Excerpted data START

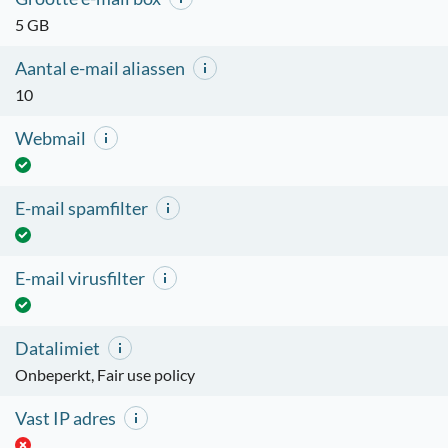
5 GB
Aantal e-mail aliassen
10
Webmail
E-mail spamfilter
E-mail virusfilter
Datalimiet
Onbeperkt, Fair use policy
Vast IP adres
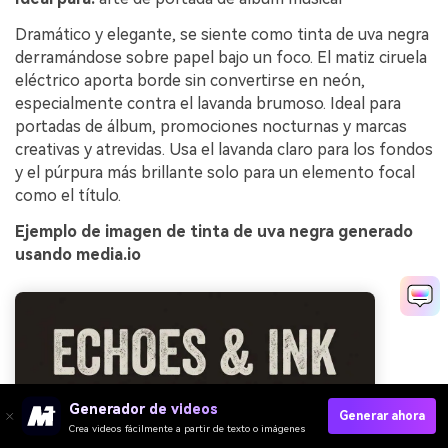
Dramático y elegante, se siente como tinta de uva negra
derramándose sobre papel bajo un foco. El matiz ciruela
eléctrico aporta borde sin convertirse en neón,
especialmente contra el lavanda brumoso. Ideal para
portadas de álbum, promociones nocturnas y marcas
creativas y atrevidas. Usa el lavanda claro para los fondos
y el púrpura más brillante solo para un elemento focal
como el título.
Ejemplo de imagen de tinta de uva negra generado
usando media.io
Generador de videos
Generar ahora
Crea videos fácilmente a partir de texto o imágenes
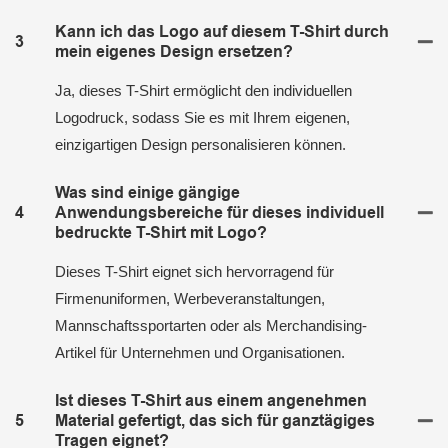
Kann ich das Logo auf diesem T-Shirt durch
3
mein eigenes Design ersetzen?
Ja, dieses T-Shirt ermöglicht den individuellen
Logodruck, sodass Sie es mit Ihrem eigenen,
einzigartigen Design personalisieren können.
Was sind einige gängige
4
Anwendungsbereiche für dieses individuell
bedruckte T-Shirt mit Logo?
Dieses T-Shirt eignet sich hervorragend für
Firmenuniformen, Werbeveranstaltungen,
Mannschaftssportarten oder als Merchandising-
Artikel für Unternehmen und Organisationen.
Ist dieses T-Shirt aus einem angenehmen
5
Material gefertigt, das sich für ganztägiges
Tragen eignet?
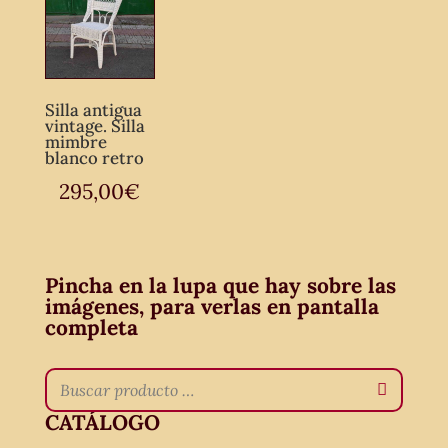
Silla antigua
vintage. Silla
mimbre
blanco retro
295,00
€
Pincha en la lupa que hay sobre las
imágenes, para verlas en pantalla
completa
CATÁLOGO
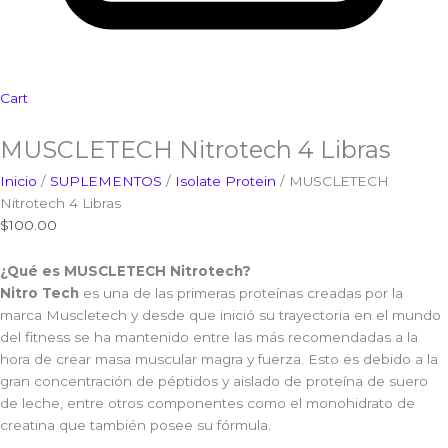
Cart
MUSCLETECH Nitrotech 4 Libras
Inicio
/
SUPLEMENTOS
/
Isolate Protein
/ MUSCLETECH
Nitrotech 4 Libras
$
100.00
¿Qué es MUSCLETECH Nitrotech?
Nitro Tech
es una de las primeras proteínas creadas por la
marca Muscletech y desde que inició su trayectoria en el mundo
del fitness se ha mantenido entre las más recomendadas a la
hora de crear masa muscular magra y fuerza. Esto es debido a la
gran concentración de péptidos y aislado de proteína de suero
de leche, entre otros componentes como el monohidrato de
creatina que también posee su fórmula.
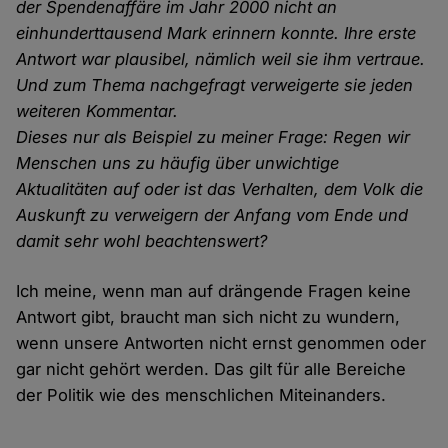
der Spendenaffäre im Jahr 2000 nicht an
einhunderttausend Mark erinnern konnte. Ihre erste
Antwort war plausibel, nämlich weil sie ihm vertraue.
Und zum Thema nachgefragt verweigerte sie jeden
weiteren Kommentar.
Dieses nur als Beispiel zu meiner Frage: Regen wir
Menschen uns zu häufig über unwichtige
Aktualitäten auf oder ist das Verhalten, dem Volk die
Auskunft zu verweigern der Anfang vom Ende und
damit sehr wohl beachtenswert?
Ich meine, wenn man auf drängende Fragen keine
Antwort gibt, braucht man sich nicht zu wundern,
wenn unsere Antworten nicht ernst genommen oder
gar nicht gehört werden. Das gilt für alle Bereiche
der Politik wie des menschlichen Miteinanders.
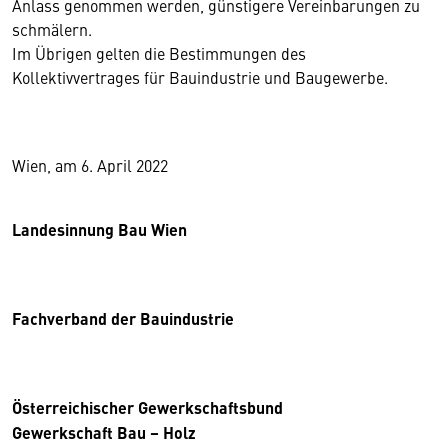
Anlass genommen werden, günstigere Vereinbarungen zu
schmälern.
Im Übrigen gelten die Bestimmungen des
Kollektivvertrages für Bauindustrie und Baugewerbe.
Wien, am 6. April 2022
Landesinnung Bau Wien
Fachverband der Bauindustrie
Österreichischer Gewerkschaftsbund
Gewerkschaft Bau – Holz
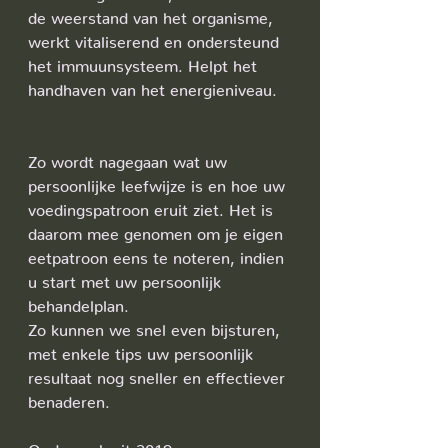
de weerstand van het organisme, 
werkt vitaliserend en ondersteund 
het immuunsysteem. Helpt het 
handhaven van het energieniveau.
Zo wordt nagegaan wat uw 
persoonlijke leefwijze is en hoe uw 
voedingspatroon eruit ziet. Het is 
daarom mee genomen om je eigen 
eetpatroon eens te noteren, indien 
u start met uw persoonlijk 
behandelplan. 
Zo kunnen we snel even bijsturen, 
met enkele tips uw persoonlijk 
resultaat nog sneller en effectiever 
benaderen.
Onderzoek uit 2019:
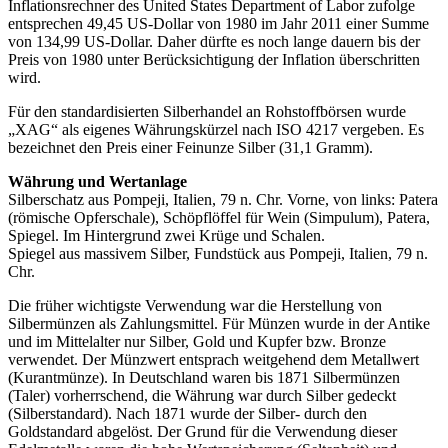
Inflationsrechner des United States Department of Labor zufolge
entsprechen 49,45 US-Dollar von 1980 im Jahr 2011 einer Summe
von 134,99 US-Dollar. Daher dürfte es noch lange dauern bis der
Preis von 1980 unter Berücksichtigung der Inflation überschritten
wird.
Für den standardisierten Silberhandel an Rohstoffbörsen wurde
„XAG“ als eigenes Währungskürzel nach ISO 4217 vergeben. Es
bezeichnet den Preis einer Feinunze Silber (31,1 Gramm).
Währung und Wertanlage
Silberschatz aus Pompeji, Italien, 79 n. Chr. Vorne, von links: Patera
(römische Opferschale), Schöpflöffel für Wein (Simpulum), Patera,
Spiegel. Im Hintergrund zwei Krüge und Schalen.
Spiegel aus massivem Silber, Fundstück aus Pompeji, Italien, 79 n.
Chr.
Die früher wichtigste Verwendung war die Herstellung von
Silbermünzen als Zahlungsmittel. Für Münzen wurde in der Antike
und im Mittelalter nur Silber, Gold und Kupfer bzw. Bronze
verwendet. Der Münzwert entsprach weitgehend dem Metallwert
(Kurantmünze). In Deutschland waren bis 1871 Silbermünzen
(Taler) vorherrschend, die Währung war durch Silber gedeckt
(Silberstandard). Nach 1871 wurde der Silber- durch den
Goldstandard abgelöst. Der Grund für die Verwendung dieser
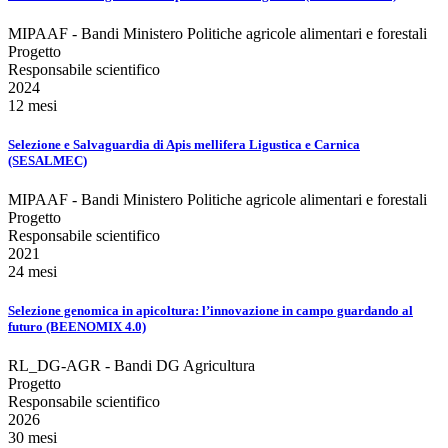
MIPAAF - Bandi Ministero Politiche agricole alimentari e forestali
Progetto
Responsabile scientifico
2024
12 mesi
Selezione e Salvaguardia di Apis mellifera Ligustica e Carnica
(SESALMEC)
MIPAAF - Bandi Ministero Politiche agricole alimentari e forestali
Progetto
Responsabile scientifico
2021
24 mesi
Selezione genomica in apicoltura: l’innovazione in campo guardando al
futuro (BEENOMIX 4.0)
RL_DG-AGR - Bandi DG Agricultura
Progetto
Responsabile scientifico
2026
30 mesi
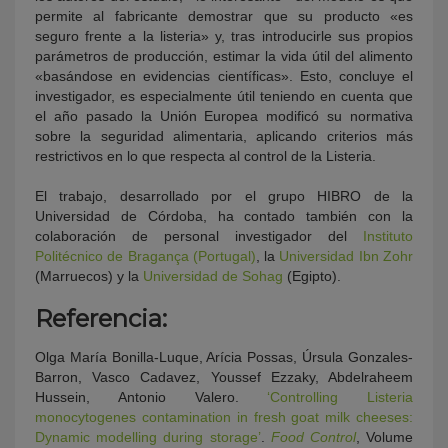
permite al fabricante demostrar que su producto «es
seguro frente a la listeria» y, tras introducirle sus propios
parámetros de producción, estimar la vida útil del alimento
«basándose en evidencias científicas». Esto, concluye el
investigador, es especialmente útil teniendo en cuenta que
el año pasado la Unión Europea modificó su normativa
sobre la seguridad alimentaria, aplicando criterios más
restrictivos en lo que respecta al control de la Listeria.
El trabajo, desarrollado por el grupo HIBRO de la
Universidad de Córdoba, ha contado también con la
colaboración de personal investigador del
Instituto
Politécnico de Bragança (Portugal)
, la
Universidad Ibn Zohr
(Marruecos) y la
Universidad de Sohag
(Egipto).
Referencia:
Olga María Bonilla-Luque, Arícia Possas, Úrsula Gonzales-
Barron, Vasco Cadavez, Youssef Ezzaky, Abdelraheem
Hussein, Antonio Valero.
‘Controlling Listeria
monocytogenes contamination in fresh goat milk cheeses:
Dynamic modelling during storage’
.
Food Control
, Volume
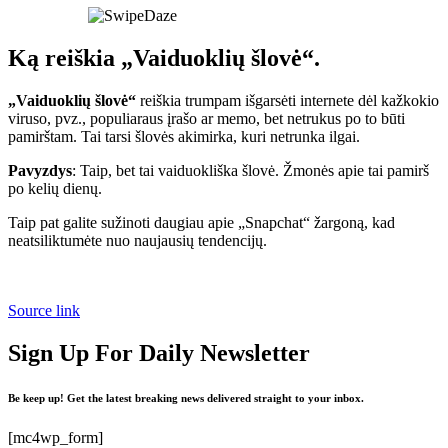
Ką reiškia „Vaiduoklių šlovė“.
„Vaiduoklių šlovė“
reiškia trumpam išgarsėti internete dėl kažkokio
viruso, pvz., populiaraus įrašo ar memo, bet netrukus po to būti
pamirštam. Tai tarsi šlovės akimirka, kuri netrunka ilgai.
Pavyzdys
: Taip, bet tai vaiduokliška šlovė. Žmonės apie tai pamirš
po kelių dienų.
Taip pat galite sužinoti daugiau apie „Snapchat“ žargoną, kad
neatsiliktumėte nuo naujausių tendencijų.
Source link
Sign Up For Daily Newsletter
Be keep up! Get the latest breaking news delivered straight to your inbox.
[mc4wp_form]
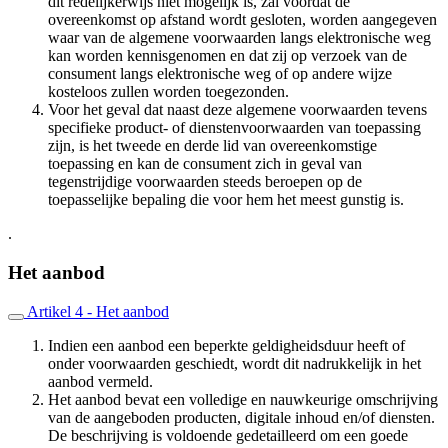
dit redelijkerwijs niet mogelijk is, zal voordat de
overeenkomst op afstand wordt gesloten, worden aangegeven
waar van de algemene voorwaarden langs elektronische weg
kan worden kennisgenomen en dat zij op verzoek van de
consument langs elektronische weg of op andere wijze
kosteloos zullen worden toegezonden.
Voor het geval dat naast deze algemene voorwaarden tevens
specifieke product- of dienstenvoorwaarden van toepassing
zijn, is het tweede en derde lid van overeenkomstige
toepassing en kan de consument zich in geval van
tegenstrijdige voorwaarden steeds beroepen op de
toepasselijke bepaling die voor hem het meest gunstig is.
.
Het aanbod
Artikel 4 - Het aanbod
Indien een aanbod een beperkte geldigheidsduur heeft of
onder voorwaarden geschiedt, wordt dit nadrukkelijk in het
aanbod vermeld.
Het aanbod bevat een volledige en nauwkeurige omschrijving
van de aangeboden producten, digitale inhoud en/of diensten.
De beschrijving is voldoende gedetailleerd om een goede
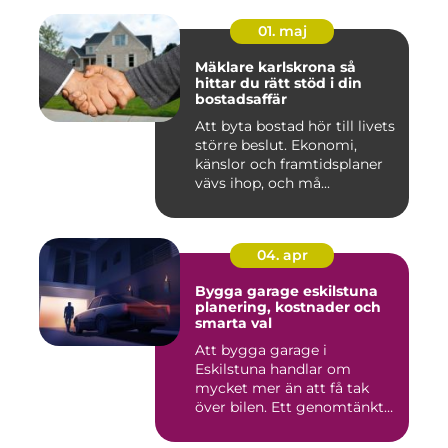
01. maj
Mäklare karlskrona så
hittar du rätt stöd i din
bostadsaffär
Att byta bostad hör till livets
större beslut. Ekonomi,
känslor och framtidsplaner
vävs ihop, och må...
04. apr
Bygga garage eskilstuna
planering, kostnader och
smarta val
Att bygga garage i
Eskilstuna handlar om
mycket mer än att få tak
över bilen. Ett genomtänkt
garage ...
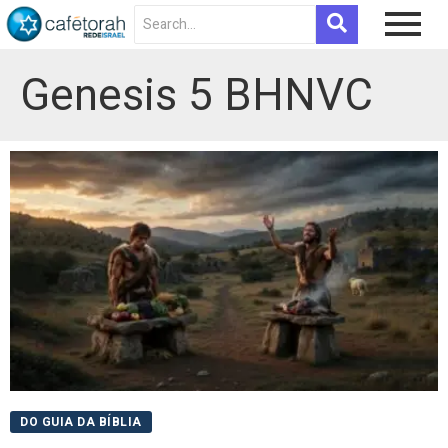
Genesis 5 BHNVC
DO GUIA DA BÍBLIA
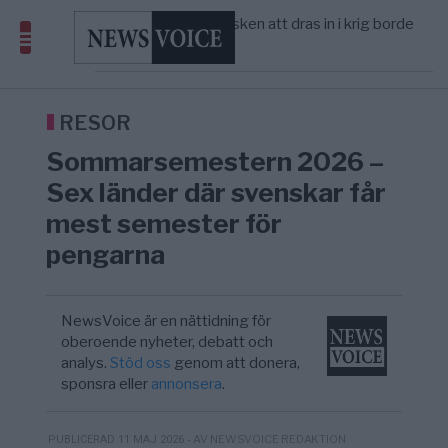
America” – Finally
Elsa Widding: Risken att dras in i krig borde
5/8
OPINION
—
avgöra all utrikespolitik
Gaza håller en av de största
5/8
KRIG & FRED
—
massbegravningarna någonsin
S och KD vill omvandla sjukvården till ett
5/8
SVERIGE
—
geografiskt apartheidsystem
RESOR
Massiv anstormning till Ceuta – Misstankar
3/8
AFRIKA
—
Sommarsemestern 2026 –
om amerikansk påverkan
Tucker Carlson: ”It’s Time to Save
6/8
UNITED STATES
—
Sex länder där svenskar får
America” – Finally
mest semester för
pengarna
NewsVoice är en nättidning för
oberoende nyheter, debatt och
analys.
Stöd oss
genom att donera,
sponsra eller
annonsera
.
- AV NEWSVOICE REDAKTION
PUBLICERAD 11 MAJ 2026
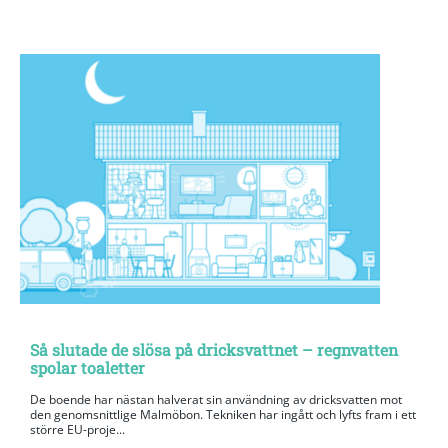
Så slutade de slösa på dricksvattnet – regnvatten
spolar toaletter
De boende har nästan halverat sin användning av dricksvatten mot
den genomsnittlige Malmöbon. Tekniken har ingått och lyfts fram i ett
större EU-proje...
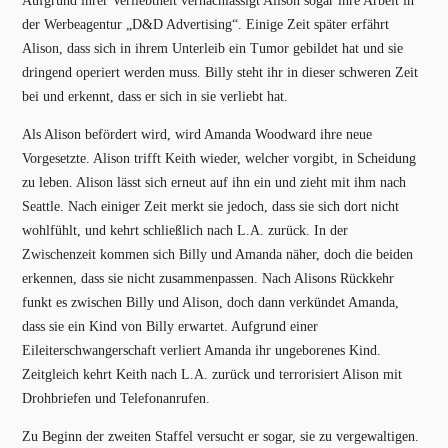
Aufgrund ihrer Verliebtheit vernachlässigt Alison sogar ihre Arbeit in
der Werbeagentur „D&D Advertising“. Einige Zeit später erfährt
Alison, dass sich in ihrem Unterleib ein Tumor gebildet hat und sie
dringend operiert werden muss. Billy steht ihr in dieser schweren Zeit
bei und erkennt, dass er sich in sie verliebt hat.
Als Alison befördert wird, wird Amanda Woodward ihre neue
Vorgesetzte. Alison trifft Keith wieder, welcher vorgibt, in Scheidung
zu leben. Alison lässt sich erneut auf ihn ein und zieht mit ihm nach
Seattle. Nach einiger Zeit merkt sie jedoch, dass sie sich dort nicht
wohlfühlt, und kehrt schließlich nach L.A. zurück. In der
Zwischenzeit kommen sich Billy und Amanda näher, doch die beiden
erkennen, dass sie nicht zusammenpassen. Nach Alisons Rückkehr
funkt es zwischen Billy und Alison, doch dann verkündet Amanda,
dass sie ein Kind von Billy erwartet. Aufgrund einer
Eileiterschwangerschaft verliert Amanda ihr ungeborenes Kind.
Zeitgleich kehrt Keith nach L.A. zurück und terrorisiert Alison mit
Drohbriefen und Telefonanrufen.
Zu Beginn der zweiten Staffel versucht er sogar, sie zu vergewaltigen.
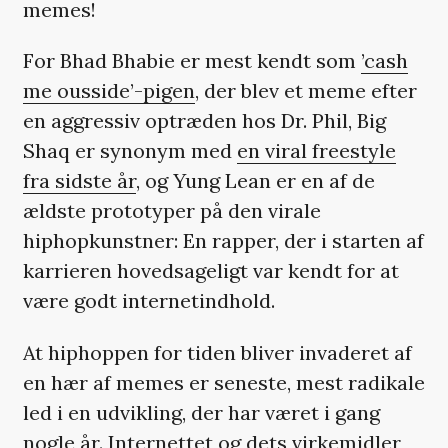
memes!
For Bhad Bhabie er mest kendt som
’cash
me ousside’-pigen
, der blev et meme efter
en aggressiv optræden hos Dr. Phil, Big
Shaq er synonym med
en viral freestyle
fra sidste år
, og Yung Lean er en af de
ældste prototyper på den virale
hiphopkunstner: En rapper, der i starten af
karrieren hovedsageligt var kendt for at
være godt internetindhold.
At hiphoppen for tiden bliver invaderet af
en hær af memes er seneste, mest radikale
led i en udvikling, der har været i gang
nogle år. Internettet og dets virkemidler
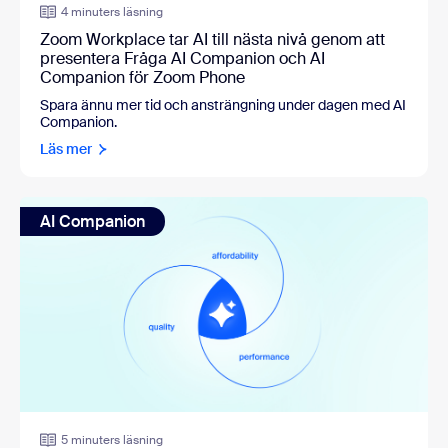
4 minuters läsning
Zoom Workplace tar AI till nästa nivå genom att
presentera Fråga AI Companion och AI
Companion för Zoom Phone
Spara ännu mer tid och ansträngning under dagen med AI
Companion.
Läs mer
AI Companion
5 minuters läsning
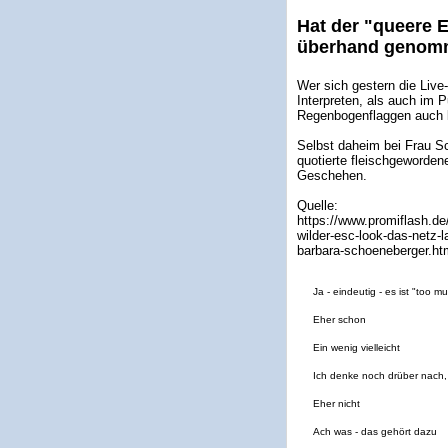
Hat der "queere E
überhand genom
Wer sich gestern die Liv
Interpreten, als auch im P
Regenbogenflaggen auch 
Selbst daheim bei Frau Sc
quotierte fleischgeword
Geschehen.
Quelle:
https://www.promiflash.d
wilder-esc-look-das-netz-l
barbara-schoeneberger.ht
Ja - eindeutig - es ist "too m
Eher schon
Ein wenig vielleicht
Ich denke noch drüber nach, 
Eher nicht
Ach was - das gehört dazu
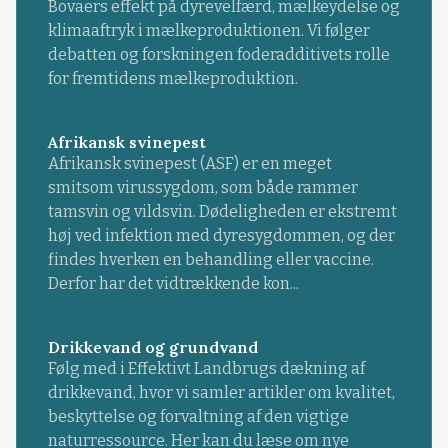
Bovaers effekt på dyrevelfærd, mælkeydelse og
klimaaftryk i mælkeproduktionen. Vi følger
debatten og forskningen foderadditivets rolle
for fremtidens mælkeproduktion.
Afrikansk svinepest
Afrikansk svinepest (ASF) er en meget
smitsom virussygdom, som både rammer
tamsvin og vildsvin. Dødeligheden er ekstremt
høj ved infektion med dyresygdommen, og der
findes hverken en behandling eller vaccine.
Derfor har det vidtrækkende kon...
Drikkevand og grundvand
Følg med i Effektivt Landbrugs dækning af
drikkevand, hvor vi samler artikler om kvalitet,
beskyttelse og forvaltning af den vigtige
naturressource. Her kan du læse om nye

Excerpted data END

Exactly those lines that run from the line holding "barbara-schoeneberger.ht" to the end of the listing above, both included, are to be reproduced, with pictures left out.

barbara-schoeneberger.ht
Ja - eindeutig - es ist "too m
Eher schon
Ein wenig vielleicht
Ich denke noch drüber nach, 
Eher nicht
Ach was - das gehört dazu
Bovaers effekt på dyrevelfærd, mælkeydelse og
klimaaftryk i mælkeproduktionen. Vi følger
debatten og forskningen foderadditivets rolle
for fremtidens mælkeproduktion.
Afrikansk svinepest
Afrikansk svinepest (ASF) er en meget
smitsom virussygdom, som både rammer
tamsvin og vildsvin. Dødeligheden er ekstremt
høj ved infektion med dyresygdommen, og der
findes hverken en behandling eller vaccine.
Derfor har det vidtrækkende kon...
Drikkevand og grundvand
Følg med i Effektivt Landbrugs dækning af
drikkevand, hvor vi samler artikler om kvalitet,
beskyttelse og forvaltning af den vigtige
naturressource. Her kan du læse om nye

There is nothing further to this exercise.